__Requirement__:
All of the data is to be written out again exactly, without the pictures.

+++ Provided records

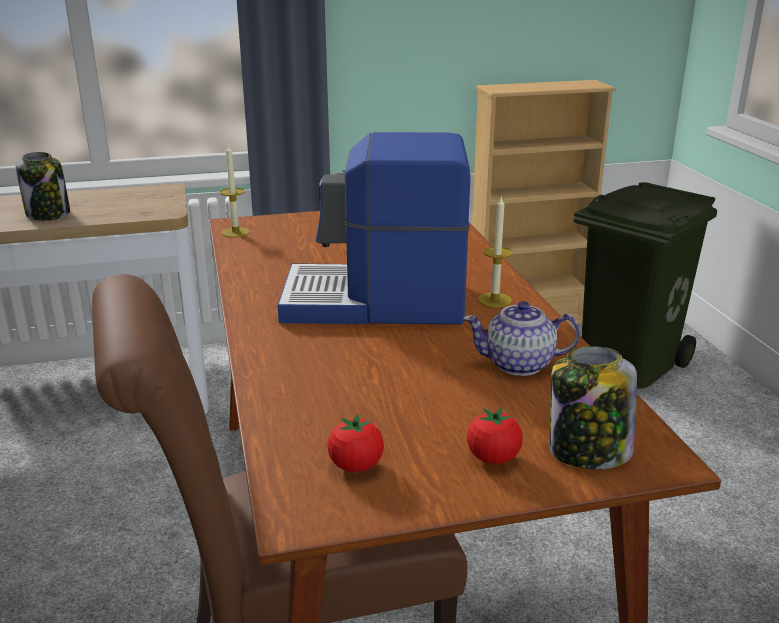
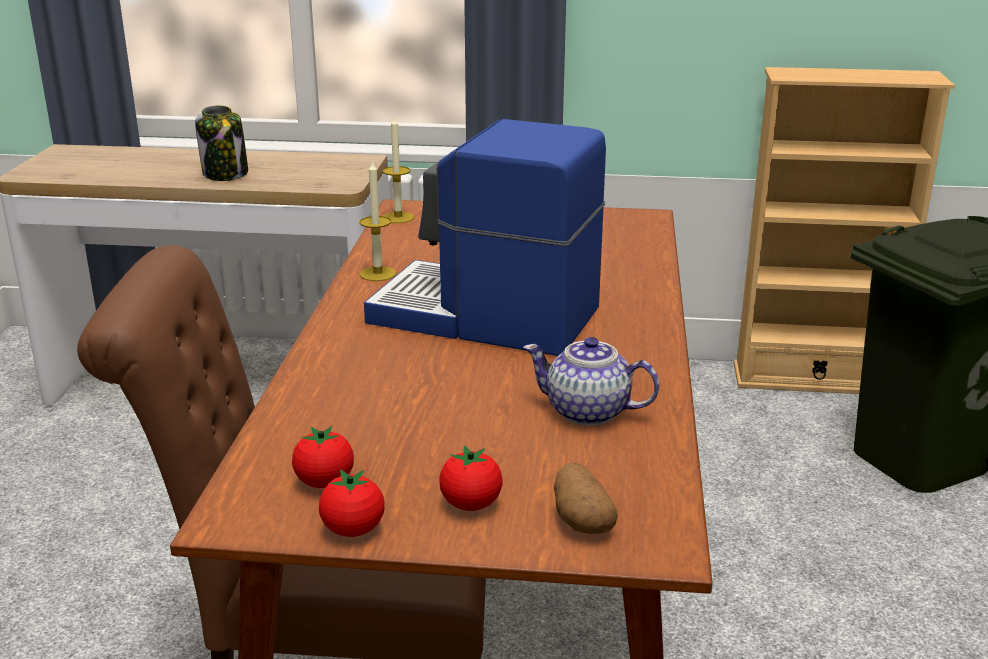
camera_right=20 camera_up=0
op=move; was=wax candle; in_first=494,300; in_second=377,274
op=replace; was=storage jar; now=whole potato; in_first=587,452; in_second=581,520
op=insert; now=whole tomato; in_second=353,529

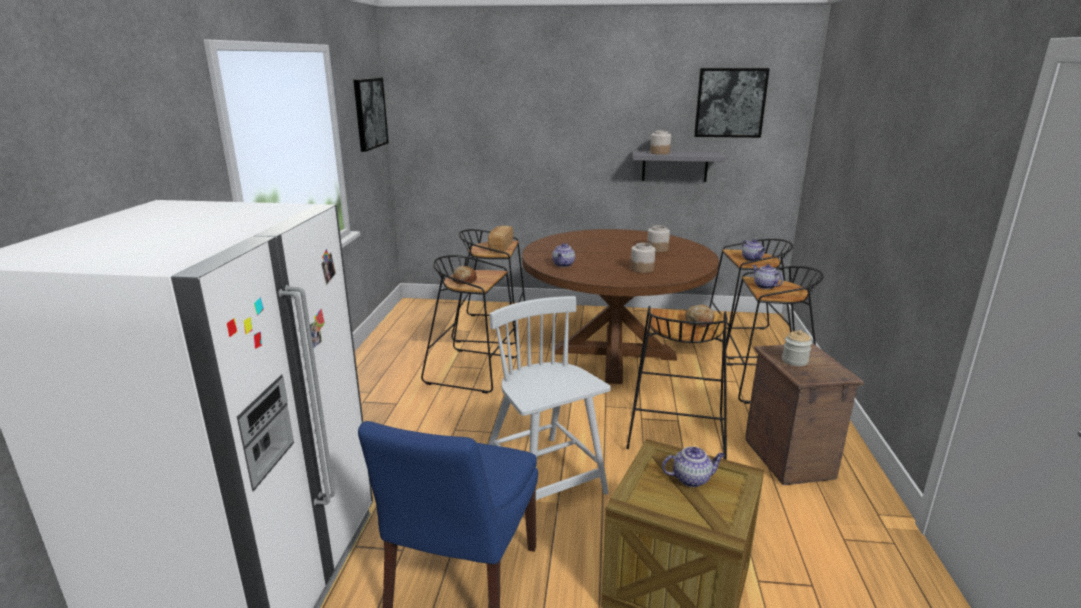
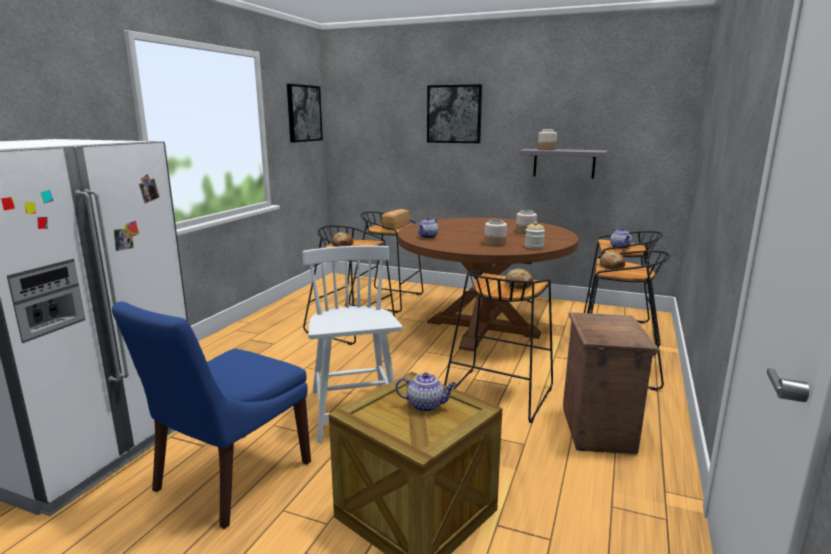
camera_right=15 camera_up=-5
op=move; was=picture; in_first=730,103; in_second=454,114
op=replace; was=pot for tea; now=baked bread; in_first=764,286; in_second=611,266
op=move; was=storage jar; in_first=794,361; in_second=534,247

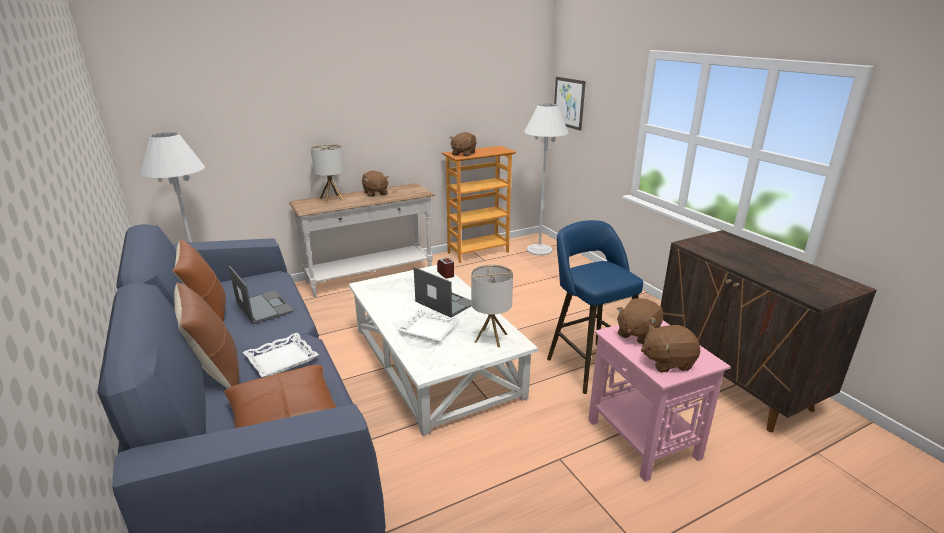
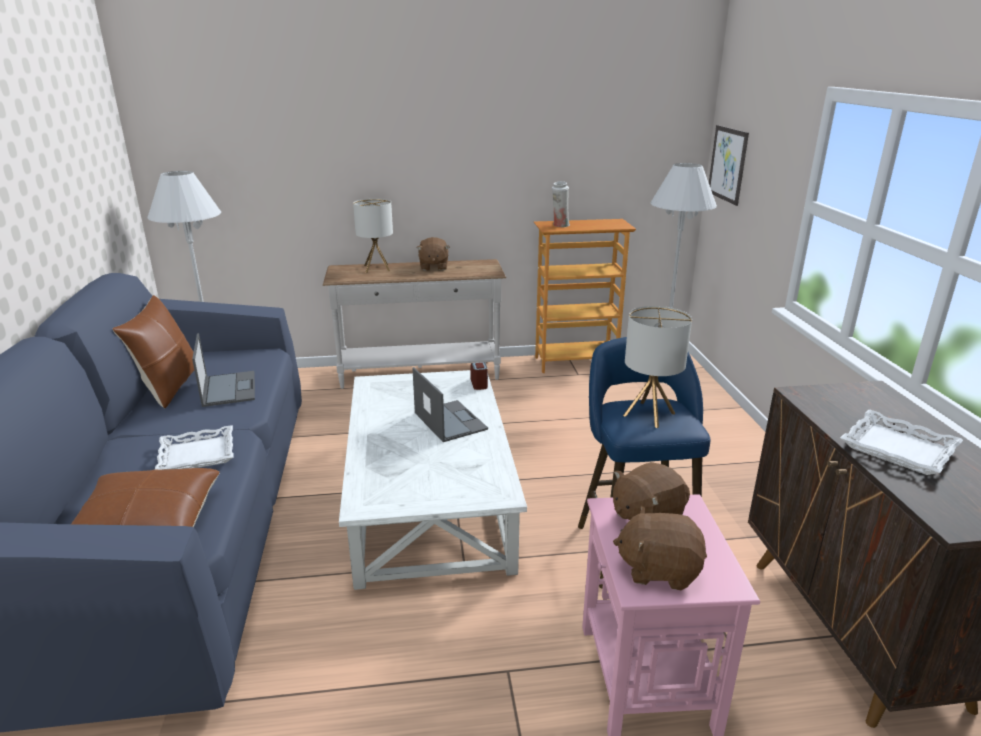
camera_right=20 camera_up=0
op=delete; was=brownish pillow; in_first=215,370
op=move; was=white tray; in_first=428,329; in_second=897,449
op=replace; was=brownish soft toy; now=white decorative vase; in_first=463,154; in_second=560,225
op=move; was=tabletop lamp; in_first=491,338; in_second=649,414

++++++

__Task solution__:
camera_right=20 camera_up=0
op=move; was=wax candle; in_first=494,300; in_second=377,274
op=replace; was=storage jar; now=whole potato; in_first=587,452; in_second=581,520
op=insert; now=whole tomato; in_second=353,529

camera_right=15 camera_up=-5
op=move; was=picture; in_first=730,103; in_second=454,114
op=replace; was=pot for tea; now=baked bread; in_first=764,286; in_second=611,266
op=move; was=storage jar; in_first=794,361; in_second=534,247

camera_right=20 camera_up=0
op=delete; was=brownish pillow; in_first=215,370
op=move; was=white tray; in_first=428,329; in_second=897,449
op=replace; was=brownish soft toy; now=white decorative vase; in_first=463,154; in_second=560,225
op=move; was=tabletop lamp; in_first=491,338; in_second=649,414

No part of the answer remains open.